EXERCISE BRIEF: From the records below, pull each line that has "pixels".

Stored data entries
_ _ _ _
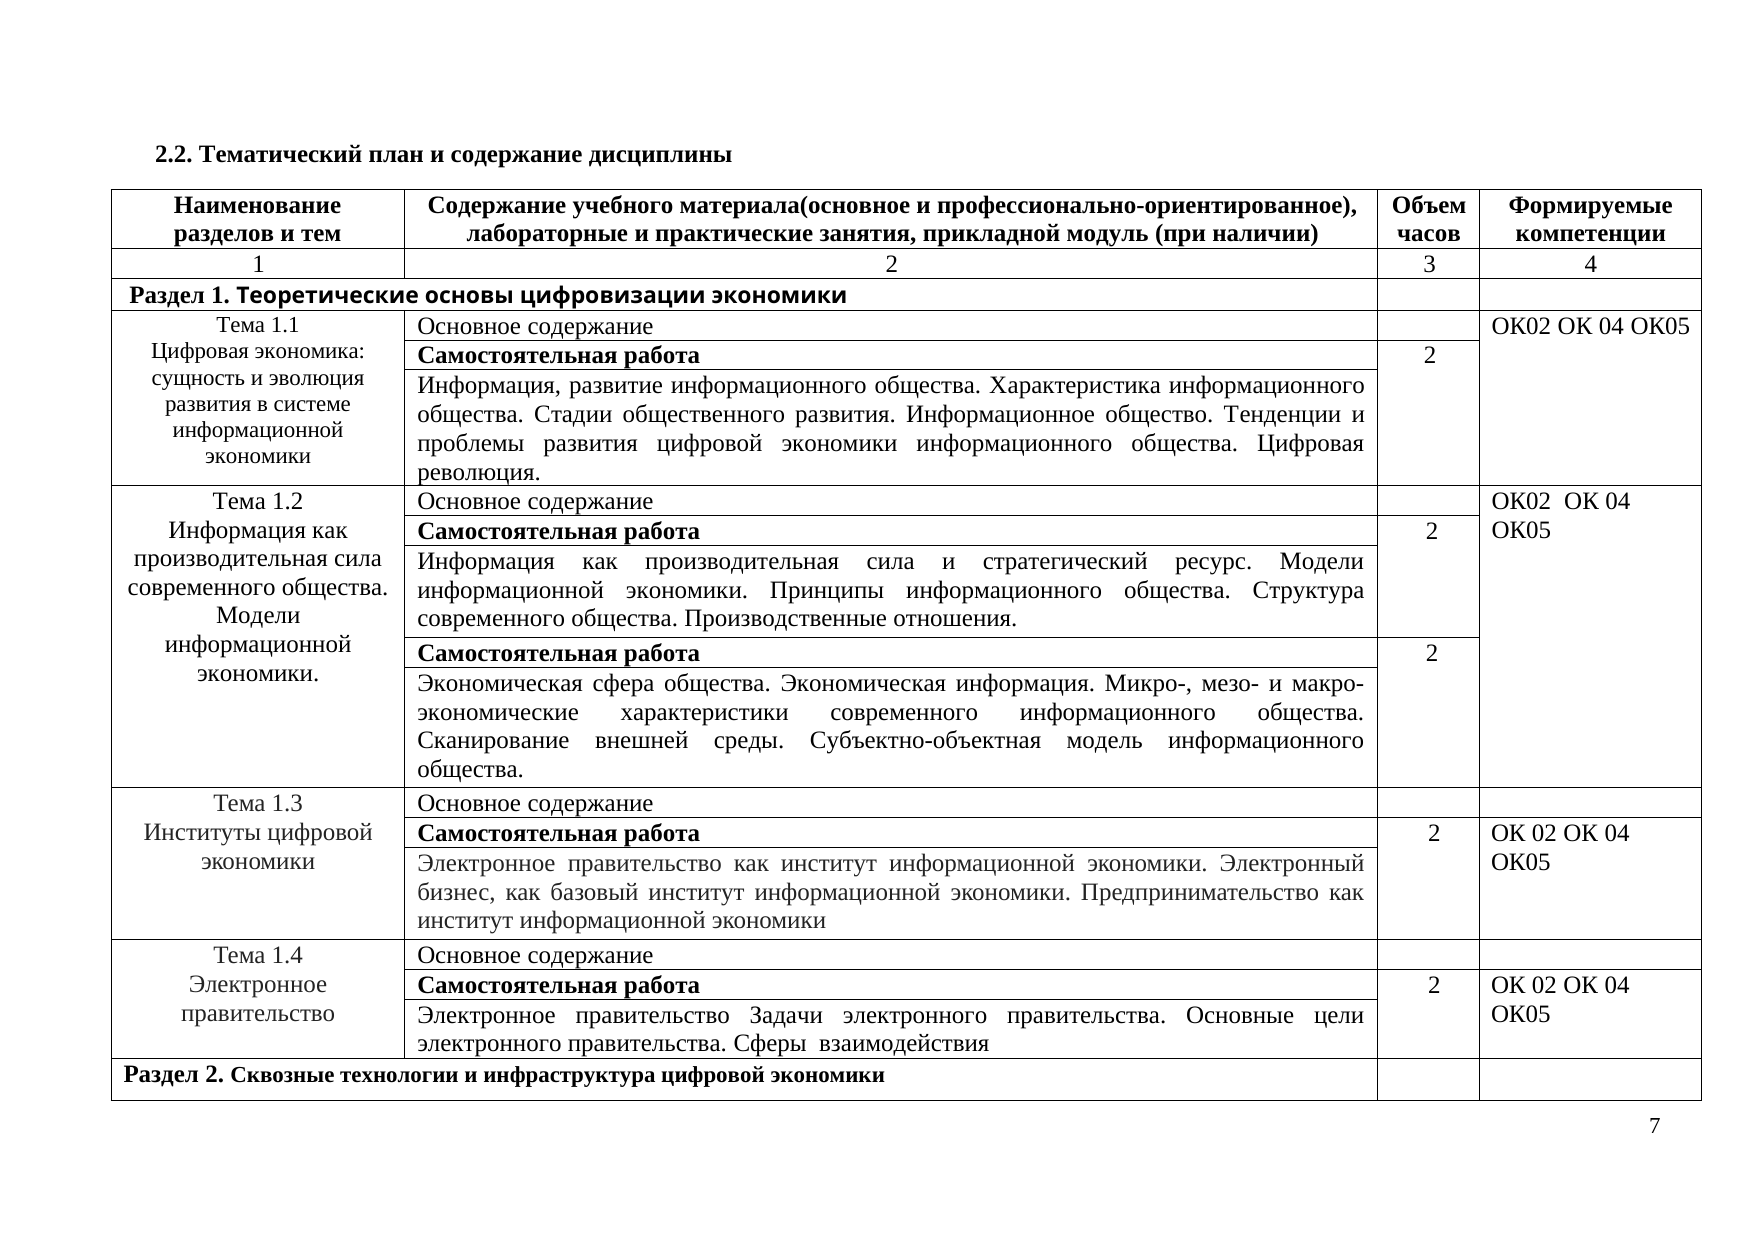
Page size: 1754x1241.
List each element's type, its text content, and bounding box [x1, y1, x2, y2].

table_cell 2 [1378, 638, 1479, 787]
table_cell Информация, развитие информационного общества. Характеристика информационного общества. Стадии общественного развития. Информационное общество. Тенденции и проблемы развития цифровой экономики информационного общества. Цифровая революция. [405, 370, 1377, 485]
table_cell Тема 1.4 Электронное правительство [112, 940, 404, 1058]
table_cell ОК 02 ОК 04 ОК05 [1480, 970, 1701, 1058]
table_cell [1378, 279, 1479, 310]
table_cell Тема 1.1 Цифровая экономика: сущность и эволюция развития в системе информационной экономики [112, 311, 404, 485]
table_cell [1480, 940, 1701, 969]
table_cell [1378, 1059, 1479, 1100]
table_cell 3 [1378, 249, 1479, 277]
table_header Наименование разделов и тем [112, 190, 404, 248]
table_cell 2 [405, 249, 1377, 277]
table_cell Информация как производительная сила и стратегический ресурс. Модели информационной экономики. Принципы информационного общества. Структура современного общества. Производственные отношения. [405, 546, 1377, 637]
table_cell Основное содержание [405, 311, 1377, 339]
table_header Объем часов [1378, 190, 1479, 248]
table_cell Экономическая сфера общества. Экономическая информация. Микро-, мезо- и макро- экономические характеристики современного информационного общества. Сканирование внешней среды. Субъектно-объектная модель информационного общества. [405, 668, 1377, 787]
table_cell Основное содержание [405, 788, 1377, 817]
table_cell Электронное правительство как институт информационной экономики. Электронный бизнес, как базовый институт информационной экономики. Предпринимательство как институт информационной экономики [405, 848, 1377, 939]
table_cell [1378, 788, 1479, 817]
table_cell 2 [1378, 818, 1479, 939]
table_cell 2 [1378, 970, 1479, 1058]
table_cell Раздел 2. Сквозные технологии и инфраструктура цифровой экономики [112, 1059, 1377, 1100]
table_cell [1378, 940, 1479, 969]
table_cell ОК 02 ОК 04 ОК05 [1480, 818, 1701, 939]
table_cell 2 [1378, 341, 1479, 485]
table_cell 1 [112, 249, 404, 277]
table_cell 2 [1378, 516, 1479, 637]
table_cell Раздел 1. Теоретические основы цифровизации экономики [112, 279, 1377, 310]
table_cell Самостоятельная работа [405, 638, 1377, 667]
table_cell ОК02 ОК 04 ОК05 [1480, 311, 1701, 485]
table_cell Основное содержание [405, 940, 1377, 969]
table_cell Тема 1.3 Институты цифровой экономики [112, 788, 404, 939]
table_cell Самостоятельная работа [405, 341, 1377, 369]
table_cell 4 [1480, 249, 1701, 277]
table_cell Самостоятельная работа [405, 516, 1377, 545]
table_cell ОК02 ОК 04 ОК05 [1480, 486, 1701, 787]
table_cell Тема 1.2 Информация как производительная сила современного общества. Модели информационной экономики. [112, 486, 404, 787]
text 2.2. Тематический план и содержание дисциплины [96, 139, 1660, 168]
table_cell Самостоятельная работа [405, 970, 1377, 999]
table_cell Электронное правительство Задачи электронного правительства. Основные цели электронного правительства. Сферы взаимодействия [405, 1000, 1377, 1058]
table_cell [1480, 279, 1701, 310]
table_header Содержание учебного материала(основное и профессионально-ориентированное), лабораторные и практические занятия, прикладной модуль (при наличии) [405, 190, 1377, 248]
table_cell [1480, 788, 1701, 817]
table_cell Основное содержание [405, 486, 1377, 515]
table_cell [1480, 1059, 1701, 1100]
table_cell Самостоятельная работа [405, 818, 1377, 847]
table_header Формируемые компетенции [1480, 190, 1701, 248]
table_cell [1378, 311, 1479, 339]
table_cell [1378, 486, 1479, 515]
_ _ _ _
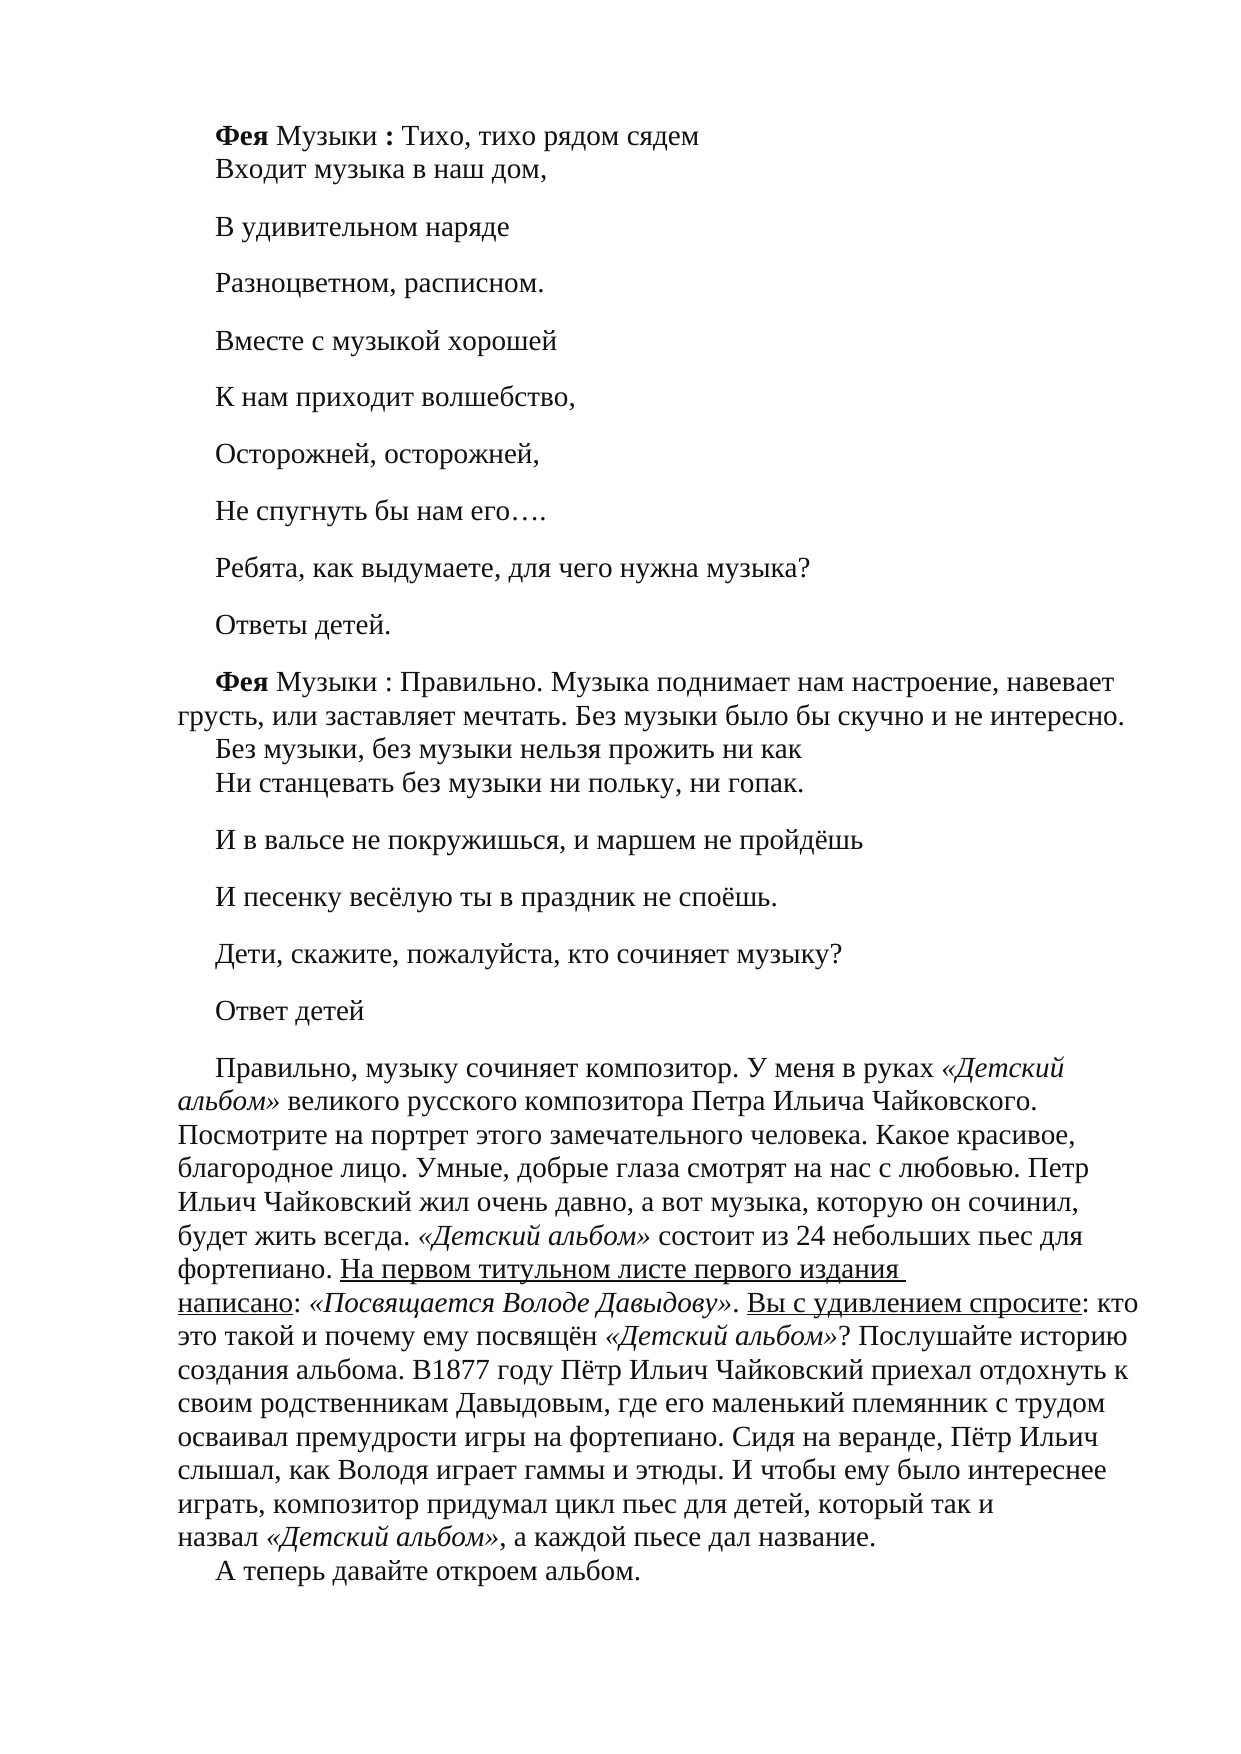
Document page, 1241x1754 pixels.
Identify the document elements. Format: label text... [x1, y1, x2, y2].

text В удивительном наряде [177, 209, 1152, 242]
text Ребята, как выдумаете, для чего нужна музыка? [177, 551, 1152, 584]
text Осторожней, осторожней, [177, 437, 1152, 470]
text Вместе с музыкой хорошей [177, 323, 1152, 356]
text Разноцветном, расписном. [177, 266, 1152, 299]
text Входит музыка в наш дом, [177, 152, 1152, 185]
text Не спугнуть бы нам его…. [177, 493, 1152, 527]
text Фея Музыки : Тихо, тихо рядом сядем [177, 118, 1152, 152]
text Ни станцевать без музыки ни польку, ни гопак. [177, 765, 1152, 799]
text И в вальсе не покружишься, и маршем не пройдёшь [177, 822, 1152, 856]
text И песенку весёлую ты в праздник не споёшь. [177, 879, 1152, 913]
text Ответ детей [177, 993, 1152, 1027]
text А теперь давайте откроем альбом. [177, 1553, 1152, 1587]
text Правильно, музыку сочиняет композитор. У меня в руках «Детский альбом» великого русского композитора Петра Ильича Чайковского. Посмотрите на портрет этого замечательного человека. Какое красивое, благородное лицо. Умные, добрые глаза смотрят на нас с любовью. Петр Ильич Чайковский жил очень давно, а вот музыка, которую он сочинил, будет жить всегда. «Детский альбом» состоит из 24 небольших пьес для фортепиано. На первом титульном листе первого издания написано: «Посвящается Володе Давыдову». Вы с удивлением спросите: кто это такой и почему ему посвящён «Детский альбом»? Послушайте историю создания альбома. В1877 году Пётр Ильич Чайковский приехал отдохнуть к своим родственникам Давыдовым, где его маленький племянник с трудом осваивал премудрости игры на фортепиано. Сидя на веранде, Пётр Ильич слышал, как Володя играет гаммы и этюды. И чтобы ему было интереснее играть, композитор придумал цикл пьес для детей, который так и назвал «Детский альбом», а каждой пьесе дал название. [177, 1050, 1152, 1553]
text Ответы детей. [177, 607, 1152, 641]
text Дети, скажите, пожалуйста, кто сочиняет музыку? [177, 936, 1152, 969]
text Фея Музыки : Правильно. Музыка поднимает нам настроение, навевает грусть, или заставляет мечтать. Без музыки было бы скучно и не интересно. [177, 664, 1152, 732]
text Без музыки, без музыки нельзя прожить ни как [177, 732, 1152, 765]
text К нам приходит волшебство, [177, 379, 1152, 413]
_ _ _ _
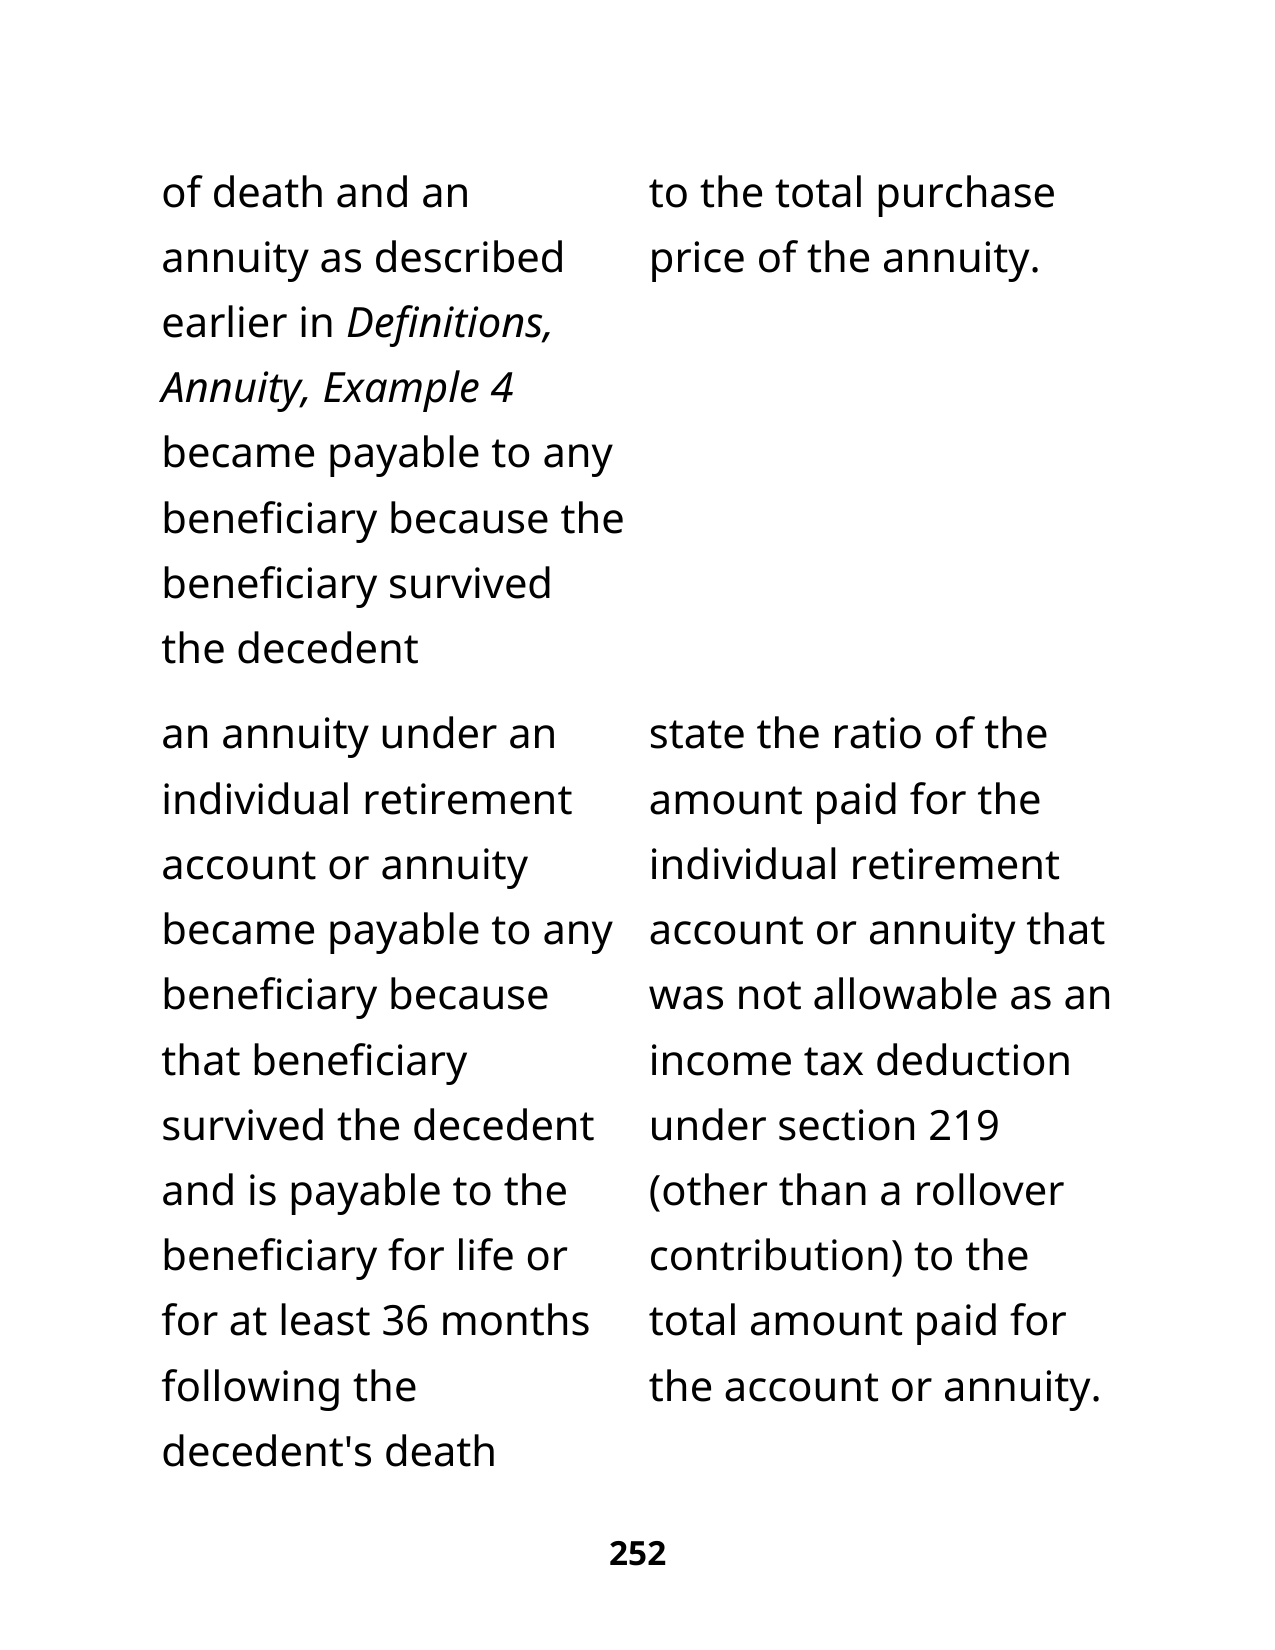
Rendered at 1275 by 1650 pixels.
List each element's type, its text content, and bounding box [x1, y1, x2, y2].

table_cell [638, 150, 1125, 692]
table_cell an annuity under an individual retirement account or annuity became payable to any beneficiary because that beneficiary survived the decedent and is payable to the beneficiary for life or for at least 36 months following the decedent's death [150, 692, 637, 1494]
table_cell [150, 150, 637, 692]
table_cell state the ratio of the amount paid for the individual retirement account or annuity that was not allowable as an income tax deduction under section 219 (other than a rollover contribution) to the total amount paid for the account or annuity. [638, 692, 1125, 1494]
_ _ _ _
EXPECTED ANSWER:
Document page, 1241x1754 pixels.
Rendered at 1275 by 1650 pixels.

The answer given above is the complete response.